International money laundering, part 2 of 2

The role of the U.S.

By Alani Mundie, CFE


JulyAug-money-laundering-us-fixed International money laundering has become a key tool in facilitating the growing prevalence of human trafficking. The author outlines how the U.S. has entered the fray and the challenges facing it and the international community.  

The National Human Trafficking Resource Center (NHTRC) received an anonymous call from a young woman, offering information about a suspicious massage parlor. She reported that six Thai nationals, all around 18 years old, were forced to live and engage in prostitution at a commercial-front brothel in a strip mall. She said that an older woman named Thip lured the teenagers with promises of legitimate jobs. After they started working, Thip threatened to have them deported and kill their families in Thailand if they tried to quit. The caller provided the phone number for the massage parlor, but because she was afraid that someone might find out she had called, she opted not to provide additional information.
The NHTRC reported the situation to a local human trafficking task force, which matched the phone number the caller provided with a number from an online advertisement for erotic massages. An undercover officer was sent inside the massage parlor and arranged to pay $80 in exchange for sex. Once the arrangement was made, police raided the establishment and found buckets of condoms, hidden security cameras and five trafficking victims, including the anonymous caller. Thip was arrested and charged with involuntary servitude, human trafficking and pandering. She ultimately pled guilty and received a lengthy prison sentence.

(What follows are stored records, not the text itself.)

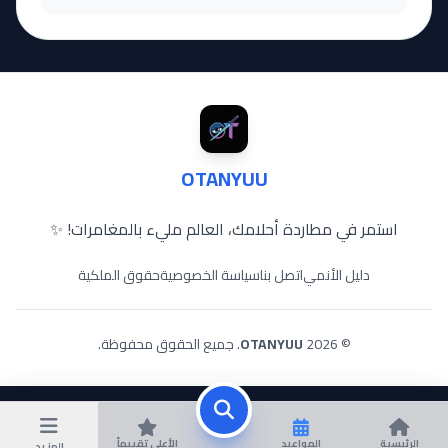
OTANYUU
استمر في مطاردة أحلامك، العالم مليء بالمغامرات! ✨
دليل الأنمي
اتصل بنا
سياسة الخصوصية
حقوق الملكية
© 2026
OTANYUU
. جميع الحقوق محفوظة.
الرئيسية
المواعيد
الأعلى تقييماً
المزيد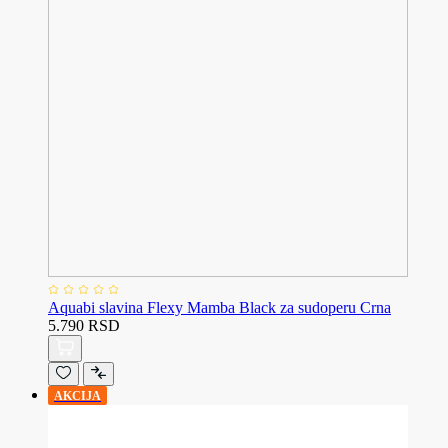
Aquabi slavina Flexy Mamba Black za sudoperu Crna
5.790 RSD
AKCIJA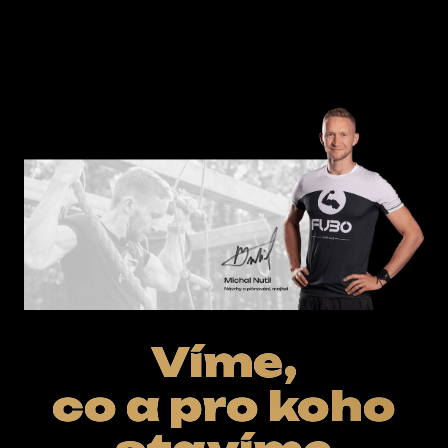
ŘEŠENÍ NA KLÍČ
E-SHOP
Víme,
co a pro koho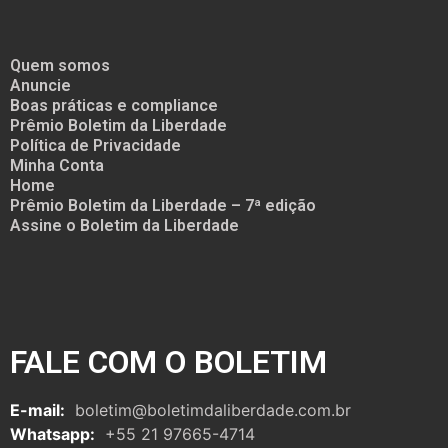
Quem somos
Anuncie
Boas práticas e compliance
Prêmio Boletim da Liberdade
Política de Privacidade
Minha Conta
Home
Prêmio Boletim da Liberdade – 7ª edição
Assine o Boletim da Liberdade
FALE COM O BOLETIM
E-mail:
boletim@boletimdaliberdade.com.br
Whatsapp:
+55 21 97665-4714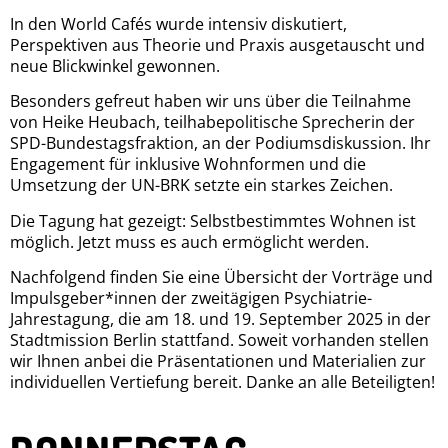
In den World Cafés wurde intensiv diskutiert,
Perspektiven aus Theorie und Praxis ausgetauscht und
neue Blickwinkel gewonnen.
Besonders gefreut haben wir uns über die Teilnahme
von Heike Heubach, teilhabepolitische Sprecherin der
SPD-Bundestagsfraktion, an der Podiumsdiskussion. Ihr
Engagement für inklusive Wohnformen und die
Umsetzung der UN-BRK setzte ein starkes Zeichen.
Die Tagung hat gezeigt: Selbstbestimmtes Wohnen ist
möglich. Jetzt muss es auch ermöglicht werden.
Nachfolgend finden Sie eine Übersicht der Vorträge und
Impulsgeber*innen der zweitägigen Psychiatrie-
Jahrestagung, die am 18. und 19. September 2025 in der
Stadtmission Berlin stattfand. Soweit vorhanden stellen
wir Ihnen anbei die Präsentationen und Materialien zur
individuellen Vertiefung bereit. Danke an alle Beteiligten!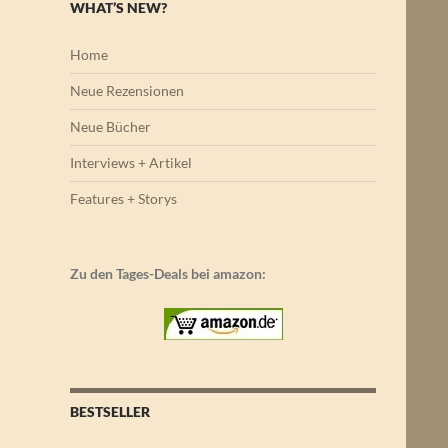
WHAT’S NEW?
Home
Neue Rezensionen
Neue Bücher
Interviews + Artikel
Features + Storys
Zu den Tages-Deals bei amazon:
BESTSELLER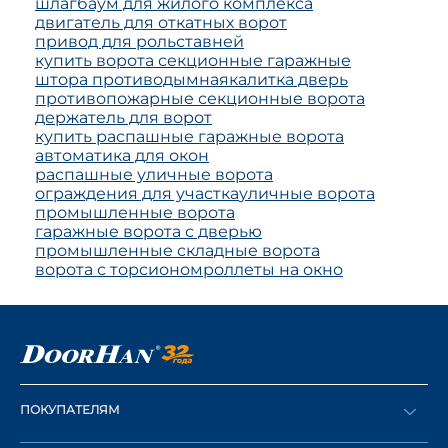
шлагбаум для жилого комплекса
двигатель для откатных ворот
привод для рольставней
купить ворота секционные гаражные
штора противодымная
калитка дверь
противопожарные секционные ворота
держатель для ворот
купить распашные гаражные ворота
автоматика для окон
распашные уличные ворота
ограждения для участка
уличные ворота
промышленные ворота
гаражные ворота с дверью
промышленные складные ворота
ворота с торсионом
роллеты на окно
ПОКУПАТЕЛЯМ
Оформить заказ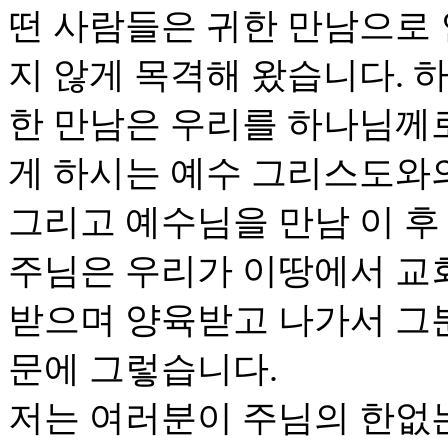
떤 사람들은 귀한 만남으로 
지 않게 목격해 왔습니다. 
한 만남은 우리를 하나님께
게 하시는 예수 그리스도와
그리고 예수님을 만남 이 후
주님은 우리가 이땅에서 교
받으며 양육받고 나가서 그
문에 그렇습니다.
저는 여러분이 주님의 한없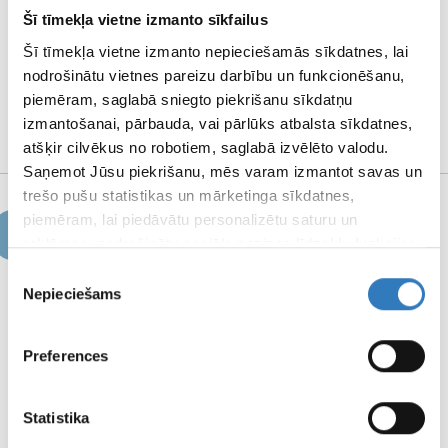
NOTEIKUMI
Šī tīmekļa vietne izmanto sīkfailus
Šī tīmekļa vietne izmanto nepieciešamās sīkdatnes, lai
nodrošinātu vietnes pareizu darbību un funkcionēšanu,
REKVIZĪTI UN
piemēram, saglabā sniegto piekrišanu sīkdatņu
MEDIJU MATERIĀLI
izmantošanai, pārbauda, vai pārlūks atbalsta sīkdatnes,
atšķir cilvēkus no robotiem, saglabā izvēlēto valodu.
Saņemot Jūsu piekrišanu, mēs varam izmantot savas un
trešo pušu statistikas un mārketinga sīkdatnes,
piemēram, lai piedāvātu personalizētu saturu un
Jaunumi
reklāmas, nodrošinātu sociālo saziņas līdzekļu funkcijas,
analizētu mūsu datplūsmu un apmeklētāju uzskaiti.
Piekrišanas
Informāciju par to, kā Jūs izmantojat mūsu vietni, mēs
Nepieciešams
izvēle
varam kopīgot ar saviem sociālās saziņas līdzekļu,
03.08.2026.
reklamēšanas un analīzes partneriem, kuri to var
Jēkabpils filiālē uz laiku nebūs pieejami MR izmeklējumi
Preferences
apvienot ar citu informāciju, ko viņiem sniedzat vai ko
viņi apkopo, kad lietojat viņu pakalpojumus.
LASĪT TĀLĀK
PAR
Statistika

This actual case, from the Polaris Project (an entity that works to end human trafficking) had a relatively positive ending because law enforcement caught the perpetrator. However, it doesn't end that well for most of the thousands of people trafficked into the U.S. 

Part 1 of this article in the May/June issue focused on the global
 impact of the relationship between international money laundering and human trafficking, including: 1) the perpetration, costs and trends of money laundering and human trafficking offenses; 2) the efforts of the Financial Action Task Force (FATF), United Nations Office on Drugs and Crime (UNODC) and Interpol, in combating these crimes and 3) its impact on the U.S. and its financial systems.  

Part 2 focuses on: 1) U.S. participation in the international institutions listed previously to detect and deter these insidious crimes, and U.S. policy compliance with global money laundering and human trafficking standards, and 2) the challenges that international cooperation, lack of global awareness and low prosecution rates present for future policymakers to curtail these crimes. 

The U.S. is a member of both the FATF and U.N. and is one of the 140 signatory participants of the Conference of States Parties of the United Nations Convention against Transnational Organized Crime, the global initiative to fight human trafficking. The U.S. signed the treaty on Dec. 9, 2003 and ratified it on Oct. 30, 2006. 


U.S. federal laws are consistent with international standards for money laundering. In response to the 9/11 terrorist attacks, President George W. Bush signed the USA PATRIOT Act to curtail the financing of terrorist activities through money-laundering schemes. Title III of the act, the International Money Laundering Abatement and Anti-Terrorist Financing Act of 2001, mandates financial institutions to comply with a series of anti-laundering measures including but not limited to the implementation of anti-money laundering (AML) programs and transparent financial reporting.

However, not all U.S. state laws are consistent with the federal mandate. Delaware, for example, has lax corporate tax laws that make it a de facto tax haven. This is because Delaware corporations can be used to hold assets in the U.S. with an effective tax rate of zero, as long as the majority of directors (not shareholders) are non-U.S. persons. (Read Beat Guldimann's Sept. 7, 2010, article, "Biden's Delaware: Making Swiss Banking Look Hyper-Clean," in The Globalist.) 

Furthermore, Delaware allows the registration of limited liability companies without the disclosure of their actual owners. This is where Delaware starts countering the AML standards set forth by not only the PATRIOT Act but also by the FATF. Critics argue that the U.S. needs to close these loopholes if it wishes to be taken seriously as a global leader of financial transparency.

The opportunity for individuals to register limited liability companies in Delaware without the disclosure of their actual owners eases the ability for anyone to launder illicit funds. This opportunity is enhanced by the Tax Justice Network's recent labeling of Delaware as "the most secretive financial jurisdiction in the world," based on an analysis of 60 financial jurisdictions and their levels of secrecy and cooperation with foreign tax authorities. 

The same study showed that the U.S. growth of private individual deposits by non-residents in 2007 was more robust than other popular financial jurisdictions such as the Cayman Islands, the U.K. and Luxembourg. In 2007, the total non-resident deposits in the U.S. equaled $2.6 trillion. (See Arthur Delaney's Nov. 1, 2009, article, "USA Tops International Tax Haven List, Thanks To Delaware," in The Huffington Post.)